• **Alıntılanan Metin**:
• • • • • • •

Linktera Kredi Riski Direktörü İskender Kayci ile Fintechtime Temmuz & Ağustos sayısı için özel bir röportaj gerçekleştirdik.

Bankaların gündeminde olan Basel-4 veri alt yapısı, sistem ve süreçler açısından oldukça zorlayıcı bir dönemin yaşanacağını işaret ediyor. Düzenlemeler için geri sayımın başladığı şu günlerde, Basel-4  ile başlayacak değişim sürecini, bankaların izlemesi gereken yol haritasının detaylarını Linktera Kredi Riski Direktörü İskender Kayci’den öğrendik.

  

Siz risk yönetimi uygulamaları konusunda çok önemli bir isimsiniz. Basel Bankacılık Denetim Komitesi’nde de BDDK’yı temsil etmiştiniz. Linktera ile kesişen kariyer yolculuğunuzu dinleyebilir miyiz?

Geçmişten bu yana analitik ve teknik konulara ilgim var. Bu noktada, risk yönetimi konusunda devam eden kariyerim, Bankacılık Düzenleme ve Denetleme Kurumu risk ekiplerinde ve Risk Yönetimi Dairesi’nde, bankalardaki risk yönetimi uygulamalarının denetimiyle gelişti. Ayrıca, risk yönetimine ilişkin uluslararası tartışmaların göbeğinde olan Basel Bankacılık Denetim Komitesi’nde de yer almam, risk yönetimi konularının ele alınış ve çözüme kavuşturulma sürecini yerinde görmem adına çok büyük bir deneyim oldu. Sonrasında, risk yönetim uygulamalarını birçok bankada hayata geçirmemin daha keyifli olacağını düşünerek 2015 yılı sonunda danışmanlık kariyerime başladım. Linktera’nın risk yönetimine ilişkin bankacılık sektöründeki başarılı çalışmaları, vizyoner bakış açısı ve uluslararası proje hedefleriyle birlikte gelişime açık rotası ilgimi çekti ve 2021 yılı başından itibaren Linktera Bilgi Teknolojileri A.Ş.’ye Kredi Riski ve Mevzuat Direktörü olarak katıldım.

• • • • • • •

• **Sağlanan Veriler**:
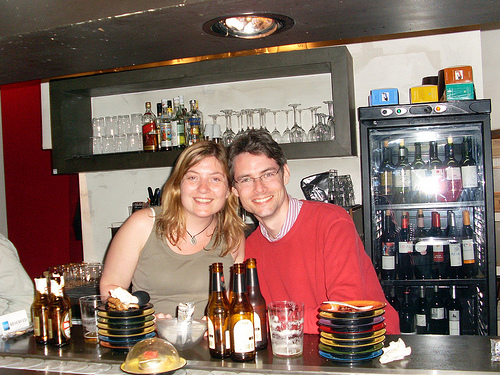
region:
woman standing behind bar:
[135, 145, 227, 330]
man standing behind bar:
[237, 145, 381, 322]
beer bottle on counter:
[199, 259, 233, 361]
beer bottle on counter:
[219, 263, 244, 362]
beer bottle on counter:
[245, 263, 272, 340]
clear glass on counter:
[265, 299, 318, 362]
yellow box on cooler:
[407, 75, 428, 105]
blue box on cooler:
[370, 86, 394, 101]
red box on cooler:
[444, 53, 475, 84]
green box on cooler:
[447, 80, 479, 97]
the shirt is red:
[251, 218, 403, 321]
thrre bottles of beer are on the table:
[188, 248, 273, 369]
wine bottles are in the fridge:
[383, 152, 496, 339]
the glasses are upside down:
[213, 103, 350, 145]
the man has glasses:
[234, 141, 417, 338]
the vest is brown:
[141, 226, 228, 314]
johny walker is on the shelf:
[141, 93, 161, 152]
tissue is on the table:
[378, 333, 420, 370]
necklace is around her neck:
[176, 218, 221, 254]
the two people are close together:
[91, 157, 407, 329]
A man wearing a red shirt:
[225, 127, 406, 334]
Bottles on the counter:
[199, 257, 271, 360]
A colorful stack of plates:
[315, 296, 387, 366]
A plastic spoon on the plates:
[322, 299, 374, 311]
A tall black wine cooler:
[354, 99, 498, 336]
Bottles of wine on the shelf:
[378, 134, 480, 202]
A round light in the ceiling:
[201, 9, 293, 41]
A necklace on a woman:
[169, 214, 218, 245]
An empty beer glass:
[267, 299, 308, 358]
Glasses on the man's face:
[230, 165, 280, 187]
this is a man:
[232, 137, 307, 251]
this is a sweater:
[294, 211, 340, 289]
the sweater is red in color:
[299, 221, 341, 278]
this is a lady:
[145, 139, 228, 256]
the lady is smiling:
[190, 195, 217, 207]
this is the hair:
[218, 209, 240, 249]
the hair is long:
[218, 205, 241, 247]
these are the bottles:
[205, 254, 262, 361]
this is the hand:
[105, 220, 147, 280]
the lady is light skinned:
[115, 230, 137, 257]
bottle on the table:
[235, 258, 256, 365]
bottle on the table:
[209, 255, 231, 355]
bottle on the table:
[235, 250, 272, 348]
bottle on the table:
[49, 273, 71, 343]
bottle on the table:
[30, 283, 51, 345]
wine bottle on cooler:
[451, 201, 476, 268]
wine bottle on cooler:
[445, 210, 468, 277]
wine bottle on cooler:
[422, 201, 450, 276]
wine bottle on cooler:
[397, 208, 413, 270]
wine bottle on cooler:
[378, 208, 395, 274]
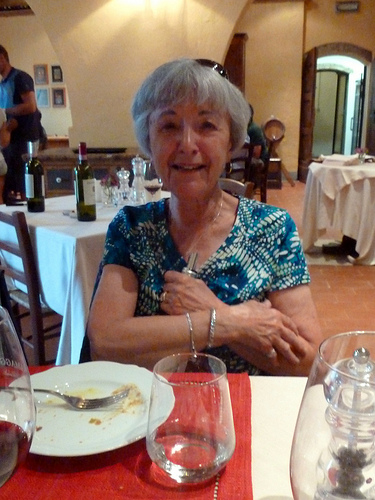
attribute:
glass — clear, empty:
[143, 350, 242, 485]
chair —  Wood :
[2, 212, 46, 365]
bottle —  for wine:
[72, 141, 97, 221]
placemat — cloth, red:
[2, 364, 249, 497]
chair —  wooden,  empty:
[0, 204, 66, 366]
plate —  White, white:
[0, 359, 176, 457]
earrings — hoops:
[223, 158, 234, 175]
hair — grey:
[122, 50, 253, 162]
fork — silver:
[3, 380, 134, 411]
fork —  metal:
[3, 381, 132, 409]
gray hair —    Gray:
[122, 51, 239, 119]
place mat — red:
[165, 371, 252, 497]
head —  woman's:
[131, 59, 250, 196]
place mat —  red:
[0, 362, 255, 498]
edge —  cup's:
[150, 361, 161, 379]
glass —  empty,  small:
[145, 352, 237, 482]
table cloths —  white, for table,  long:
[301, 150, 373, 264]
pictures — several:
[33, 65, 64, 109]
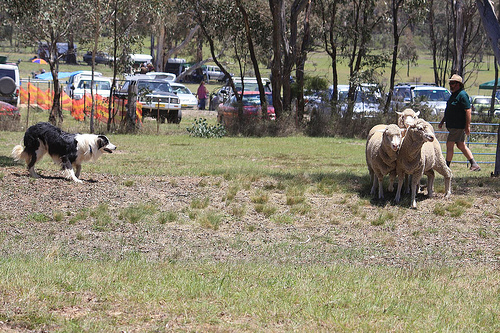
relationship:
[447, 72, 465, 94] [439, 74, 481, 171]
sunglasses on man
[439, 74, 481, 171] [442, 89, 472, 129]
man wearing green shirt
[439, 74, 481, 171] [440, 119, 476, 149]
man wearing shorts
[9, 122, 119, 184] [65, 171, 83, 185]
dog with paw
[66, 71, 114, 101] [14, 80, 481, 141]
car behind fence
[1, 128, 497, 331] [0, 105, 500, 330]
ground between grass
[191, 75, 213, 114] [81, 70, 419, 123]
person walking between cars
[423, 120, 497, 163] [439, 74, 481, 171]
fence behind man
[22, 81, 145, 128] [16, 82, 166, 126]
fabric across fence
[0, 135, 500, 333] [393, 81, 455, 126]
area behind car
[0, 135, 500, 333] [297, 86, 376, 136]
area behind car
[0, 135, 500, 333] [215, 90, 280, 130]
area behind car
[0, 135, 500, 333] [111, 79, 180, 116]
area behind car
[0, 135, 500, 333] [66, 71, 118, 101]
area behind car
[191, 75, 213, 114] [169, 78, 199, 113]
person beside car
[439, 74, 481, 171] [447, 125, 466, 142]
man wearing shorts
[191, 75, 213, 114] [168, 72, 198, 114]
person near car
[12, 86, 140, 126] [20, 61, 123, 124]
mesh on fence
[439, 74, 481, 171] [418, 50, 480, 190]
man wearing hat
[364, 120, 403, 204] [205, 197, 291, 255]
sheep standing in field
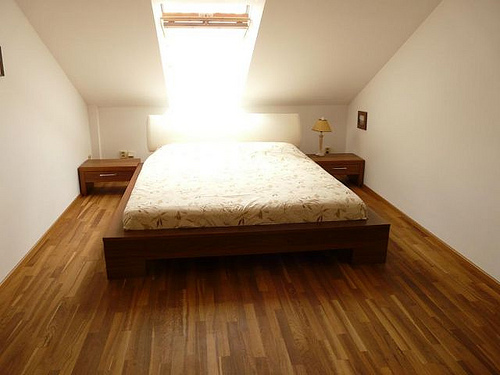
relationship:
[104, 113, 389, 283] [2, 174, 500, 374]
bed sitting on floor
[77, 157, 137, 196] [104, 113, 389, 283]
nightstand on right side of bed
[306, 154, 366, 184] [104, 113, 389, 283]
nightstand on left side of bed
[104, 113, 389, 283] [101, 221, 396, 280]
bed has footboard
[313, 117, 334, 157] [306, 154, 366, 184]
lamp sitting on nightstand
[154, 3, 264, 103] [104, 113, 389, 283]
skylight over bed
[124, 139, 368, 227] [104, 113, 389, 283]
bedspread on top of bed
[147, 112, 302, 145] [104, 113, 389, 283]
headboard on back of bed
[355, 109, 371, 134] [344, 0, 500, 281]
picture hanging on wall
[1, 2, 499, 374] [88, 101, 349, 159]
bedroom has wall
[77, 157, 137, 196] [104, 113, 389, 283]
nightstand on opposite side of bed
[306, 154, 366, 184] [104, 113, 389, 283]
nightstand on opposite side of bed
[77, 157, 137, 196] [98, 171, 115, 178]
nightstand has handle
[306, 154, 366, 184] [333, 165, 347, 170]
nightstand has handle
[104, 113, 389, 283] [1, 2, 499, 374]
bed in bedroom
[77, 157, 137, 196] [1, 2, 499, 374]
nightstand in bedroom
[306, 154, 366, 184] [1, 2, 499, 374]
nightstand in bedroom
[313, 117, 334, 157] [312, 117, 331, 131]
lamp has shade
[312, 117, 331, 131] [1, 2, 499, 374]
shade inside bedroom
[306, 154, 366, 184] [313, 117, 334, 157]
nightstand has lamp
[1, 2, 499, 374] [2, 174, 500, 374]
bedroom has floor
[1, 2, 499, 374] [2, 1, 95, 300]
bedroom has wall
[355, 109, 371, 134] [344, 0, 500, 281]
picture on side of wall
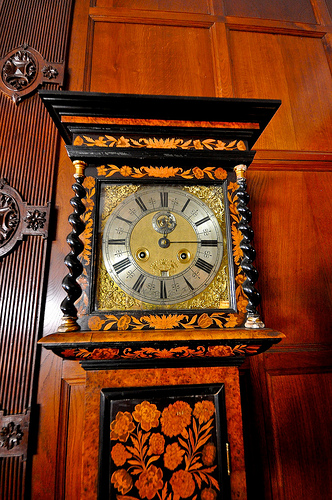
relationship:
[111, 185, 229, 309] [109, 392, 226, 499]
clock has design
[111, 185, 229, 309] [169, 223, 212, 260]
clock has hands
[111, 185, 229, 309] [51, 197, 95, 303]
clock has spiral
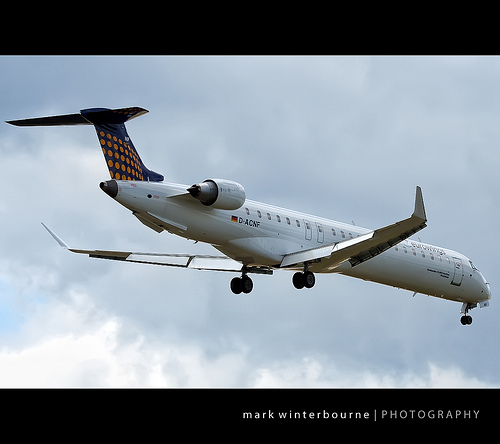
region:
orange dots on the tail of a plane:
[95, 124, 165, 210]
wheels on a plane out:
[218, 254, 338, 307]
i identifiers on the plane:
[212, 207, 289, 239]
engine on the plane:
[182, 151, 275, 246]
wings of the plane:
[258, 213, 427, 288]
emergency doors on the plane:
[294, 214, 330, 247]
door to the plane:
[441, 246, 488, 311]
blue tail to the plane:
[9, 103, 241, 243]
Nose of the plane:
[442, 240, 498, 337]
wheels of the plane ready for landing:
[224, 230, 474, 306]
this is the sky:
[204, 80, 255, 128]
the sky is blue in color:
[222, 88, 295, 143]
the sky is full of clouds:
[243, 72, 465, 144]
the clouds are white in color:
[28, 297, 130, 378]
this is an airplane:
[4, 82, 493, 330]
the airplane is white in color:
[381, 255, 404, 280]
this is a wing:
[289, 182, 430, 272]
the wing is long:
[288, 183, 427, 270]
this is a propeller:
[183, 174, 249, 213]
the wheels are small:
[234, 279, 242, 290]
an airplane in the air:
[40, 40, 486, 337]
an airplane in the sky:
[41, 59, 498, 404]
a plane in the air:
[22, 78, 499, 387]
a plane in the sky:
[16, 59, 483, 352]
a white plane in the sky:
[37, 59, 497, 355]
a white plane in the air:
[41, 70, 497, 341]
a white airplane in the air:
[29, 82, 496, 320]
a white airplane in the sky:
[19, 77, 498, 399]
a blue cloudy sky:
[204, 60, 374, 165]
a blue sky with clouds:
[235, 64, 375, 146]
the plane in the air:
[7, 97, 495, 347]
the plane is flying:
[1, 100, 496, 330]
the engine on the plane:
[175, 170, 255, 215]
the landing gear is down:
[217, 261, 482, 326]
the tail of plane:
[6, 91, 151, 172]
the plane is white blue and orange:
[0, 96, 492, 326]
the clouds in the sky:
[275, 102, 442, 154]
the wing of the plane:
[276, 182, 436, 287]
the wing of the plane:
[33, 203, 237, 283]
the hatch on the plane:
[445, 253, 465, 288]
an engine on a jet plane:
[185, 175, 250, 209]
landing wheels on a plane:
[229, 272, 254, 294]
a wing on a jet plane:
[270, 181, 426, 271]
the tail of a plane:
[5, 105, 157, 179]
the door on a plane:
[303, 216, 314, 241]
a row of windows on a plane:
[245, 205, 300, 230]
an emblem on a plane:
[229, 210, 261, 230]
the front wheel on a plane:
[458, 298, 479, 326]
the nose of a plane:
[474, 272, 497, 312]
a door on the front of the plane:
[452, 258, 466, 290]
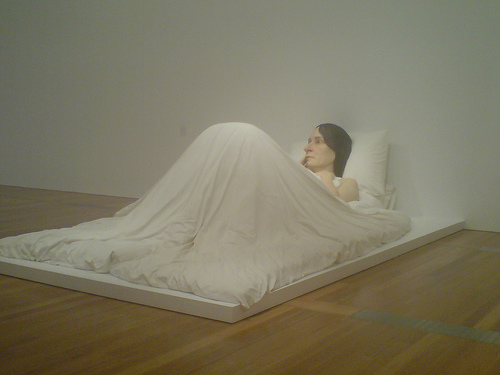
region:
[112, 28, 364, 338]
a bed on the floor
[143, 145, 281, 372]
a bed on the floor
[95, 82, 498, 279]
Woman lying on the floor.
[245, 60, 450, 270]
Woman resting on a pillow.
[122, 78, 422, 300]
Blanket on the woman.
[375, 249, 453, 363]
Wood floor under the woman.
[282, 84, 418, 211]
Woman with brunette hair.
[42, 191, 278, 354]
Platform on the floor.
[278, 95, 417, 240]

• • • • • • •

• **Görevler**:
**A)** Röportajda "Geçmişten bu yana analitik" sözleriyle başlayan paragrafı, temel bilgilerini koruyarak madde listesine dönüştürün.
**B)** Röportajda adı geçen şirket, yayın ve kurumları sıralayın. Kurum içindeki birimleri listeye almayın.
**C)** Basel-4 konulu röportajın devamını, son paragraftan sonrasını yazarak sürdürün.
Kayıtlar başka bir kaynaktan alınmıştır.

• **Görevlere Göre Yanıtlar**:
**A)**
- Analitik ve teknik konulara eskiden beri ilgi duyuyor.
- Risk yönetimi kariyeri, BDDK risk ekiplerinde ve Risk Yönetimi Dairesi'nde bankalardaki risk yönetimi uygulamalarını denetleyerek gelişti.
- Basel Bankacılık Denetim Komitesi'nde yer aldı. Bu görev, risk yönetimi konularının nasıl ele alınıp çözüme kavuşturulduğunu yerinde görmesini sağlayan büyük bir deneyim oldu.
- Risk yönetimi uygulamalarını birçok bankada hayata geçirmenin daha keyifli olacağını düşünerek 2015 yılı sonunda danışmanlık kariyerine başladı.
- Linktera'nın bankacılık sektöründeki başarılı çalışmaları, vizyoner bakış açısı ve uluslararası proje hedefleri ilgisini çekti.
- 2021 yılı başından itibaren Linktera Bilgi Teknolojileri A.Ş.'de Kredi Riski ve Mevzuat Direktörü olarak çalışıyor.

**B)**
- Linktera (Linktera Bilgi Teknolojileri A.Ş.)
- Fintechtime
- Bankacılık Düzenleme ve Denetleme Kurumu (BDDK)
- Basel Bankacılık Denetim Komitesi

**C)**
Linktera’nın kredi riski yazılımı konusundaki tecrübesi firmanın kuruluş yıllarına dayanacak kadar eski. Birçok bankada yürüttüğümüz projelerimizi dünyanın önde gelen analitik şirketlerinden SAS’ın Gold Partner’i olarak risk yönetimi yazılımları ile destekliyoruz.

 

Bankacılık sektöründe çok fazla risk türü var. Kredi riskinin de kendi içinde alt türleri var. Kredi risk biriminiz ve çözümleriniz konusunda bilgi alabilir miyiz? Günümüz teknolojileri ile geliştirdiğiniz uygulamalar bu alana nasıl bir katkı sunuyor?  

Kredi Riski ve Mevzuat Birimimiz analitik yetenekleri ve yazılım tecrübeleri oldukça yüksek kişilerden oluşuyor. Linktera’nın kredi riski yazılımı konusundaki tecrübesi   firmanın kuruluş yıllarına dayanacak kadar eski. Birçok bankada yürüttüğümüz projelerimizi dünyanın önde gelen analitik şirketlerinden SAS’ın Gold Partner’i olarak risk yönetimi yazılımları ile destekliyoruz. Türkiye’de bankacılık sektöründe kredi riski ölçüm yazılımı en çok kullanılan firmayız. Ölçekten bağımsız olarak birçok banka kurduğumuz yazılımları risk yönetimi amacıyla kullanıyor. Gün geçtikçe de bu talep de artıyor.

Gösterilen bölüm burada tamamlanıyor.